RANGEL ADVOCACIA

Quarta Turma decide que provedores devem identificar quem postou vídeos com ofensas a Marielle Franco

A Quarta Turma do Superior Tribunal de Justiça (STJ) decidiu que os provedores de acesso à internet devem fornecer os dados cadastrais (nome, endereço, RG e CPF) dos usuários responsáveis pela publicação de vídeos no YouTube com ofensas à memória da vereadora Marielle Franco (PSOL), do Rio de Janeiro, assassinada em 2018 com seu motorista, Anderson Gomes. A decisão foi unânime.

Para o relator, ministro Luis Felipe Salomão, é possível exigir das empresas que forneçam esses dados, ainda que elas não tenham sido parte do processo em que houve o requerimento.

Na origem do caso, a irmã e a companheira de Marielle Franco ajuizaram ação contra o Google (administrador do YouTube) pedindo a remoção de vídeos ofensivos à vereadora, o que foi concedido em primeiro grau e confirmado pelo Tribunal de Justiça do Rio de Janeiro (TJRJ).

No entanto, a corte estadual rejeitou o pedido das autoras para que, mediante a quebra do sigilo de dados, fossem enviados ofícios aos provedores de acesso com a determinação de que fornecessem a identificação dos responsáveis pelos vídeos. O TJRJ considerou que a ação original não trazia esse pedido e, além disso, seria impossível impor essa obrigação aos provedores, os quais não eram parte do processo.

No recurso ao STJ, as autoras da ação alegaram que a identificação dos usuários pelas empresas de internet é mera consequência do processo, decorrente do dever legal de guardar os registros de conexão, previsto na Lei 12.965/2014 (Marco Civil da Internet).

Obtenção judicial de dados protegidos pelo sigilo

Segundo o ministro Luis Felipe Salomão, o pedido de identificação dos usuários está em consonância com a causa de pedir da petição inicial. A jurisprudência do STJ – acrescentou – permite ao magistrado extrair da interpretação lógico-sistemática da petição aquilo que a parte pretende obter com a ação.

Para o relator, os pedidos feitos pelas autoras traduzem a finalidade do provimento judicial que esperam: a preservação da honra da falecida, mediante a retirada de conteúdos ofensivos da internet e a obtenção dos dados dos responsáveis para eventuais ações de reparação, o que tem amparo no artigo 22 do Marco Civil da Internet.

Com base em vários precedentes do STJ, Salomão entendeu que o acórdão recorrido contrariou a legislação e se afastou da jurisprudência mais recente. “É entendimento pacífico da corte, nos termos do artigo 22 do Marco Civil da Internet, a necessidade da intervenção judicial, diante de indícios de ilicitude, para obtenção de dados protegidos pelo sigilo, como forma de instruir processos cíveis e criminais”, declarou.

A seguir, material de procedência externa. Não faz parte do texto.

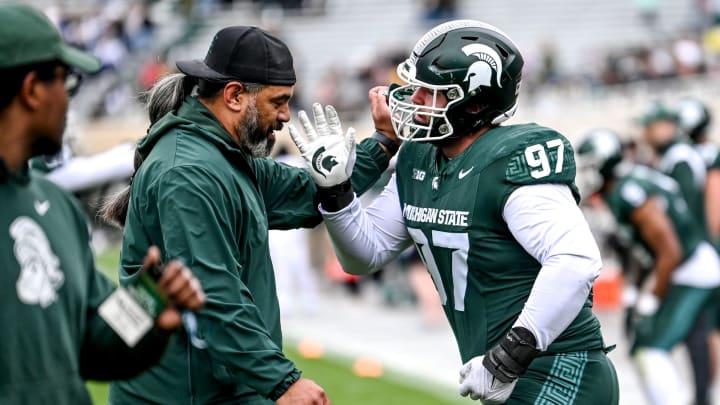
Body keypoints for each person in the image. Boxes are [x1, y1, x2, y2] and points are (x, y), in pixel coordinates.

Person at [290, 19, 618, 404]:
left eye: (431, 94)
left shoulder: (510, 158)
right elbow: (366, 253)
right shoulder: (418, 158)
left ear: (475, 103)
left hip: (561, 369)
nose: (413, 102)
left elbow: (576, 260)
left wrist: (505, 360)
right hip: (510, 374)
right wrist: (337, 192)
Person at [101, 25, 397, 404]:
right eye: (278, 101)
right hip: (185, 391)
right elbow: (212, 291)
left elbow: (310, 192)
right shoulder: (189, 173)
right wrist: (282, 381)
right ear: (236, 95)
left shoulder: (222, 158)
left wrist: (384, 142)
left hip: (214, 384)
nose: (286, 116)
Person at [0, 4, 206, 404]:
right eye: (68, 82)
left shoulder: (54, 204)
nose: (69, 100)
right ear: (32, 89)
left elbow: (94, 339)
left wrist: (151, 305)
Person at [576, 128, 720, 405]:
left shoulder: (629, 191)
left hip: (689, 270)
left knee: (650, 348)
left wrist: (650, 299)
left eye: (591, 165)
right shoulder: (625, 184)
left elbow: (669, 251)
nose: (587, 173)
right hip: (687, 268)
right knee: (676, 343)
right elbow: (645, 252)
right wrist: (635, 291)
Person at [638, 100, 715, 405]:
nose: (645, 132)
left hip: (690, 258)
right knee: (696, 334)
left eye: (652, 125)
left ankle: (702, 395)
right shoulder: (674, 156)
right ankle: (702, 395)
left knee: (665, 341)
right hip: (688, 257)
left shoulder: (680, 158)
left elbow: (683, 212)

“Estando presentes indícios de ilicitude na conduta dos usuários que inseriram os vídeos na rede mundial de computadores e, ainda, por ser o pedido específico, voltado tão apenas para a obtenção dos dados dos referidos usuários – a partir dos IPs já apresentados –, penso que a privacidade do usuário, no caso concreto, não prevalece”, afirmou.

Autor de ato ilícito deve ser identificado

O magistrado acrescentou que o caso analisado não envolve a condenação de terceiro. De acordo com Salomão, a situação dos autos se refere à hipótese de deveres impostos a terceiros a fim de auxiliar o cumprimento de ordens judiciais, na forma dos artigos 77 e 139 do Código de Processo Civil (CPC).

“No caso específico em debate, a jurisprudência da casa é firme em apregoar que a responsabilidade dos provedores de internet, quanto a conteúdo ilícito veiculado em seus sites, envolve também a indicação dos autores da informação”, observou.

De acordo com o ministro, o entendimento mais recente do STJ (REsp 1.622.483) quanto ao dever de identificar o internauta ofensor reconhece a obrigação do provedor de acesso de, uma vez provocado pelo Poder Judiciário, fornecer, com base no IP, os dados cadastrais do autor do ato ilícito, ainda que em data anterior à Lei 12.965/2014.

Ao dar provimento ao recurso especial, o ministro lembrou ainda que a decisão do colegiado não entra em conflito com as determinações da Lei Geral de Proteção de Dados (Lei 13.790/2018), pois a LGPD não exclui a possibilidade da quebra de sigilo, mas, sim, apresenta regras sobre tal ocorrência.